Increase Your Luck Surface Area

Luck is not purely random. You can systematically increase the probability of fortunate events by combining passionate work with broad communication.

"Your Luck Surface Area is directly proportional to the degree to which you do something you're passionate about combined with the total number of people to whom this is effectively communicated." Jason Roberts

The Luck Surface Area formula is deceptively simple: do interesting things, and tell people about them. But the insight runs deep. Paul Graham observes that when you read biographies of people who have done great work, "it's remarkable how much luck is involved. They discover what to work on as a result of a chance meeting, or by reading a book they happen to pick up." The solution is to make yourself a big target for luck by being curious, trying many things, meeting many people, reading widely, and asking lots of questions.

This connects to the concept of "scenius" those astonishingly productive periods in history (Renaissance Florence, Elizabethan England, Silicon Valley) where human mixing, risk-tolerant institutions, and rapid exchange of ideas create an environment where serendipity compounds. The individual version of scenius is maximizing your own surface area for lucky collisions. Will Larson echoes this when he advises being "discoverable" writing online, maintaining relationships, speaking at meetups because access to the most interesting opportunities depends on people being able to find you.

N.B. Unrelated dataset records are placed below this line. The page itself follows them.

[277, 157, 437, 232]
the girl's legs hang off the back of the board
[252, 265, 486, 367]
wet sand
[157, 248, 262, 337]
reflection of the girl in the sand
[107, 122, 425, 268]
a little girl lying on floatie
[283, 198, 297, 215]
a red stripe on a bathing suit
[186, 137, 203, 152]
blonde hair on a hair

The formula also explains why pure heads-down work without communication leaves so much on the table. Success equals product times distribution. Many talented people fail not because their work is bad but because too few people ever encounter it. The entrepreneur who over-indexes on product and ignores distribution is shrinking their luck surface area to almost nothing.

Takeaway: Doing great work in private is only half the equation you must also broadcast it widely to let serendipity find you.